Merz rejects AfD ban

Merz, on the other hand, once again rejected an AfD ban in the ARD “summer interview” in Berlin. “Party bans have seldom had any effect in the Federal Republic of Germany. The people who are on the wrong political path are still there. I think very little of that.” The AfD is classified and observed by the Office for the Protection of the Constitution as a suspected right-wing extremist.

After statements that were misunderstood on ZDF five weeks ago at the beginning of the summer break, Merz said on ARD: “We have a clear decision-making position in the CDU. We don’t work with the AfD. Not in the parliaments, not in the local councils”. When asked by the capital city studio manager Tina Hassel whether this also applies to the municipal level, he added: “A no is a no. (…) Also at the municipal level.”

Hesse’s Prime Minister Boris Rhein (CDU) also emphasized that there should be no cooperation at the municipal level. “If there is an important and meaningful project on site, the CDU can submit its own application, and then the municipal parliament agrees to the CDU application.
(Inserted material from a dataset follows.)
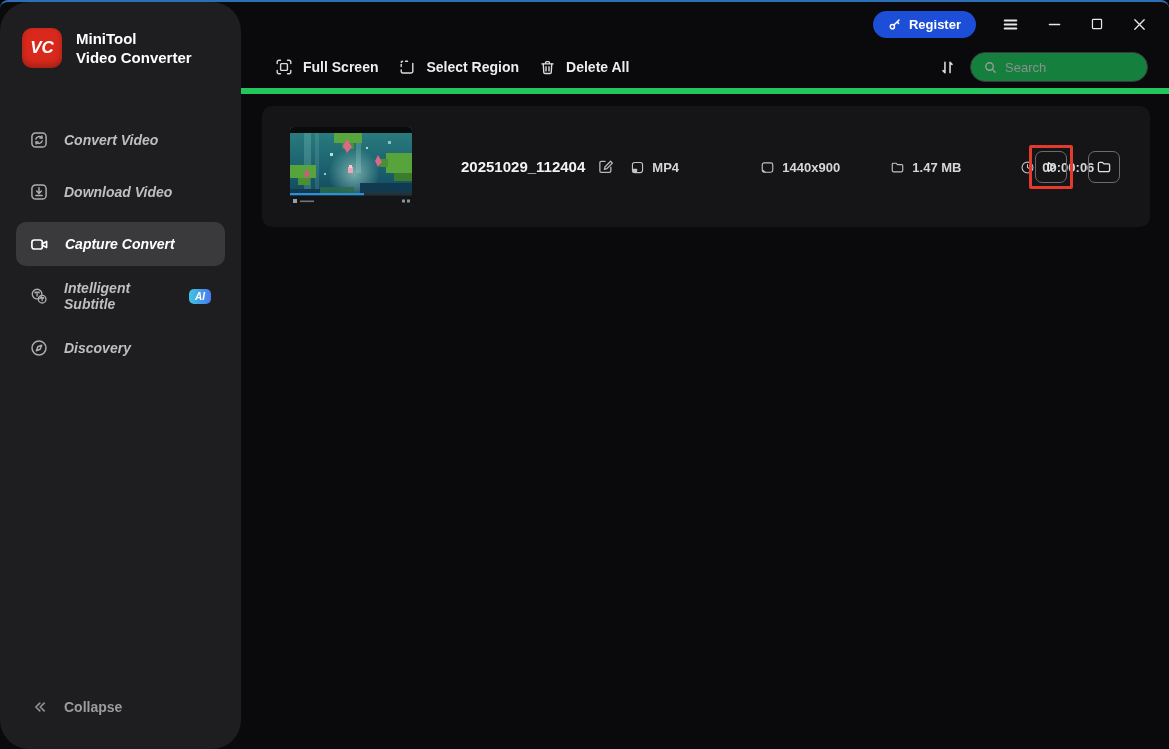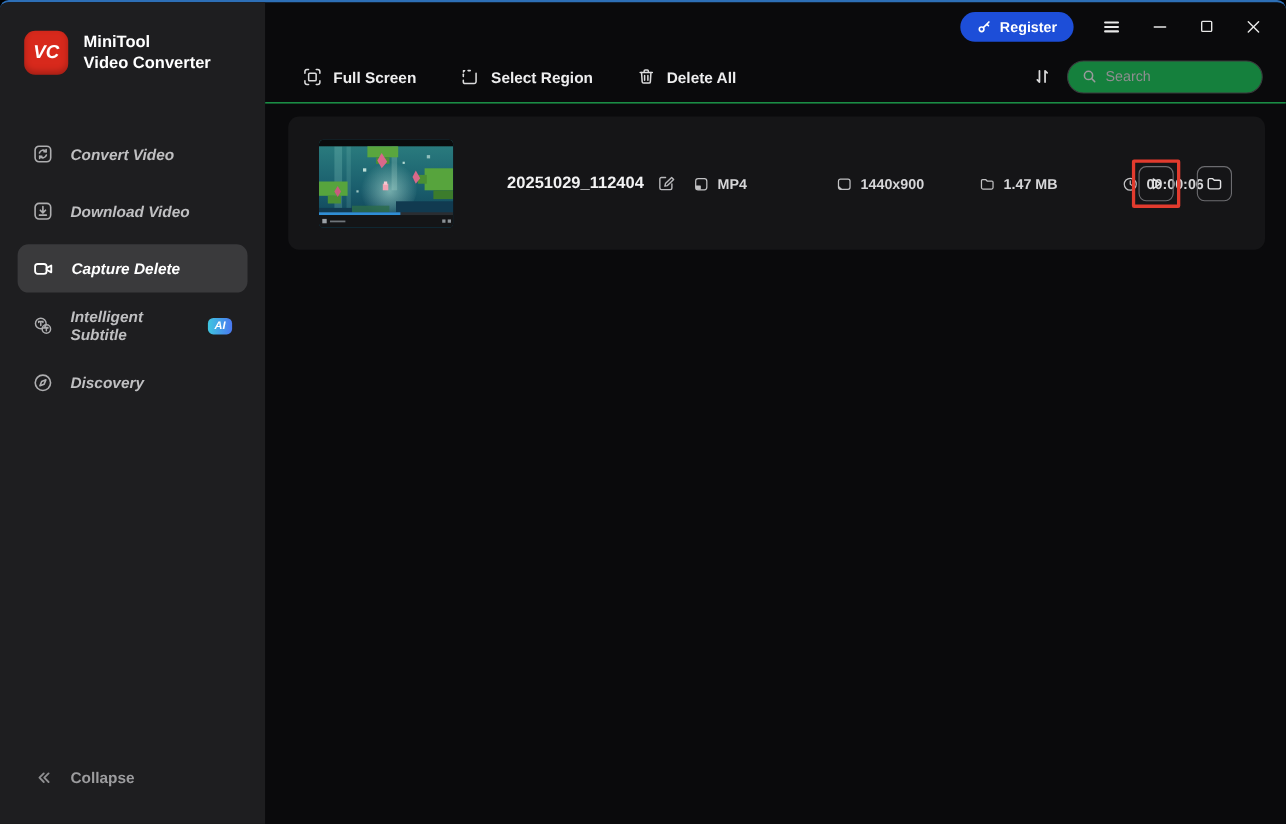"VC" .sidebar { border-radius: none -> 29px }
It’s not that difficult,” said the Christian Democrat to the newspapers of the Funke media group. What shocked him the most was the AfD’s “brutally anti-European course.” “This is an attack on the European peace project and the prosperity of our export nation.”
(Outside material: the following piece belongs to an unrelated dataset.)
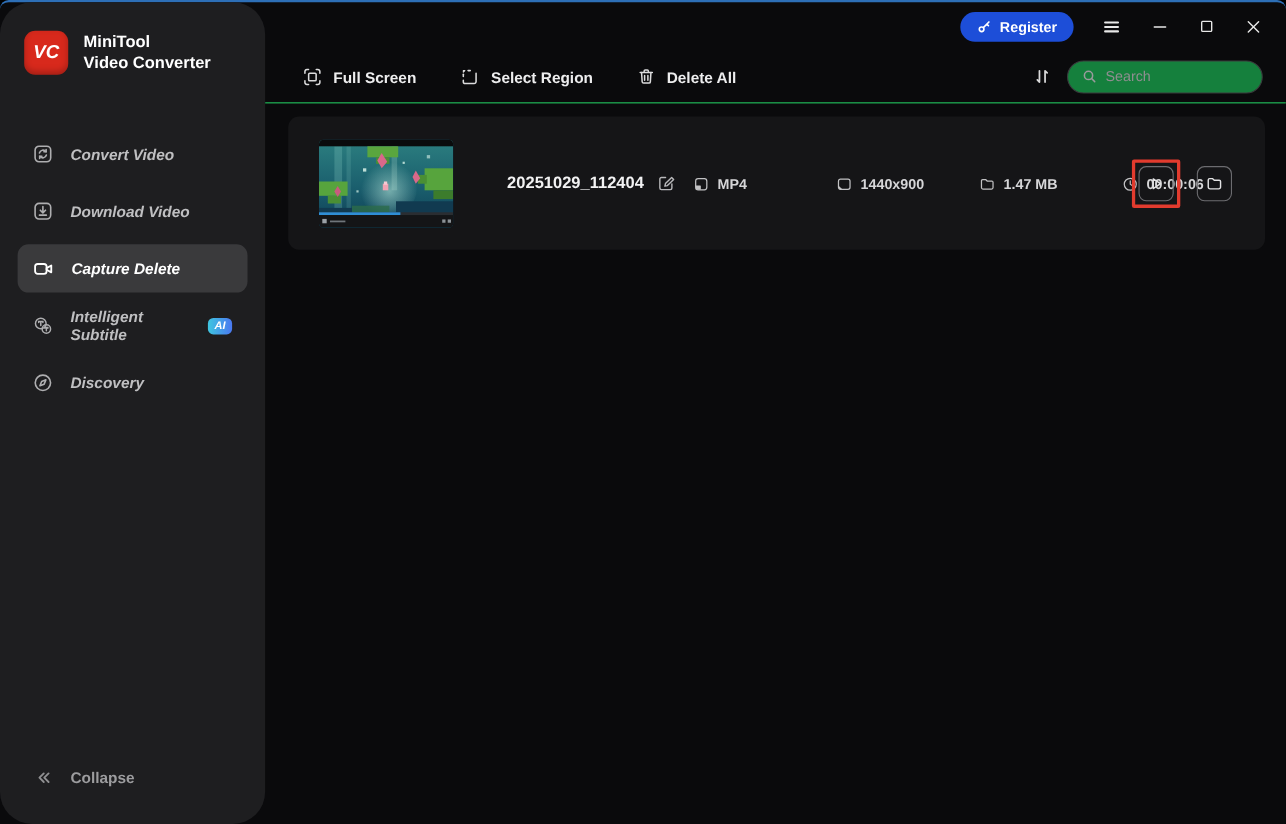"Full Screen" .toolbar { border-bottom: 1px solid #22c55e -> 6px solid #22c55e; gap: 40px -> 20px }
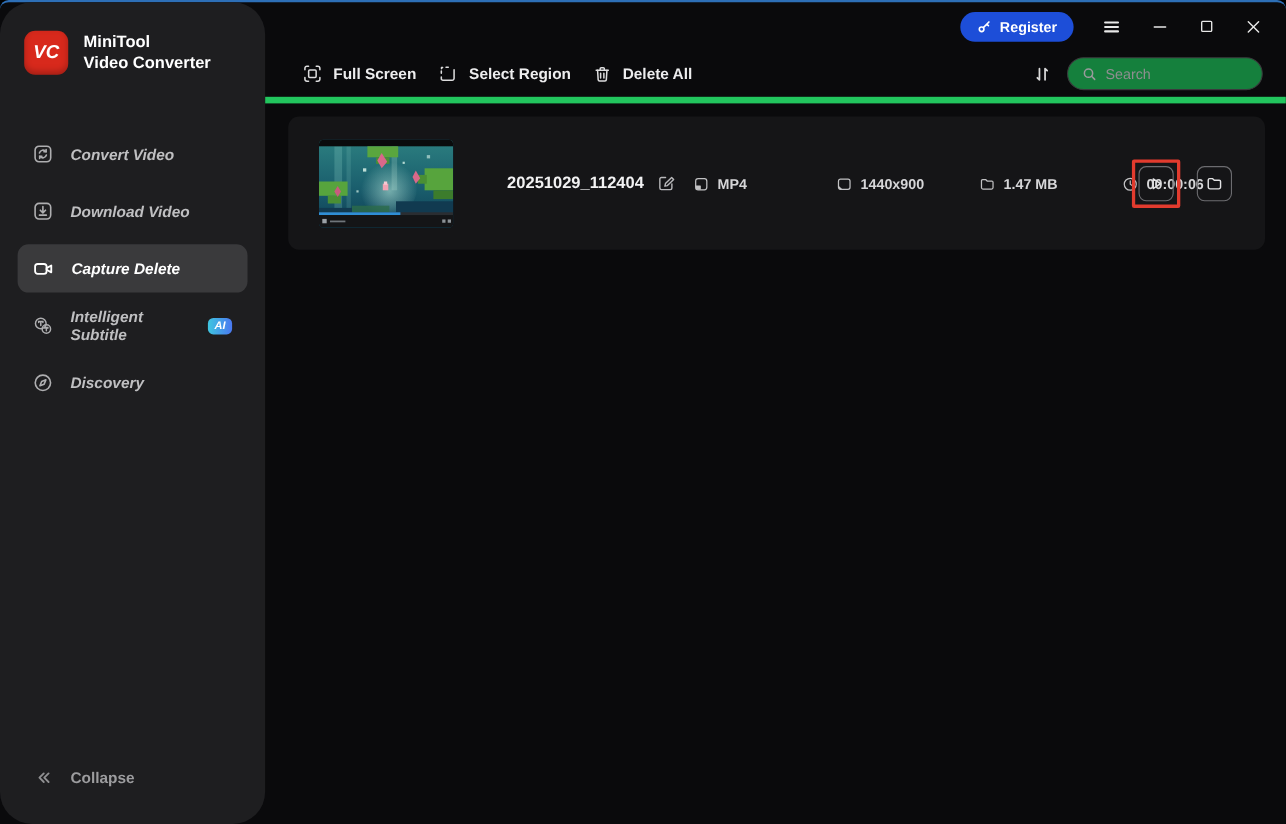"Capture Delete" span { text: Delete -> Convert }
Approaches by Minister of Justice Buschmann

Justice Minister Marco Buschmann (FDP) told the “Welt am Sonntag” when asked how he wanted to counteract the high AfD survey values, there were two drivers for this: migration and concerns about the country’s economic future. The traffic light is more resolute about the issue of migration than the previous grand coalition. Referring to the economic situation, he added: “I can only recommend to all of us as serious democrats a competition for good proposals to solve this problem. We have to put this country on course so that people who go to work every day can be sure that that they will still have a job in two, three, five or ten years.”
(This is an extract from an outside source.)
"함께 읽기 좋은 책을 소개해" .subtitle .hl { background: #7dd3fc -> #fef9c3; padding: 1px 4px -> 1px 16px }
AfD federal leader Tino Chrupalla relies on “resistance” from the municipalities against the traffic light government in Berlin. “Look at the inflation, look at the energy prices – what this federal government is doing here has nothing to do with respect,” he said on Saturday at the end of the campaign for the mayoral election in the Brandenburg district town of Seelow. “This must be met with resistance from below, from the people, also at the municipal level.” Pressure must be built up through the parliaments in the municipalities.

The AfD hopes for further successes in the districts, cities and communities. On Wednesday, Germany’s first AfD district administrator, Robert Stuhlmann, was sworn in in Sonneberg in Thuringia. On the same day, the full-time mayor of the AfD in the small town of Raguhn-Jeßnitz in Saxony-Anhalt, Hannes Loth, took his oath of office. A mayor was elected in Seelow in Brandenburg on Sunday. There, the non-party incumbent mayor Robert Nitz and the AfD parliamentary group leader in the city council, Falk Janke, competed against each other. Incumbent Nitz eventually won the election.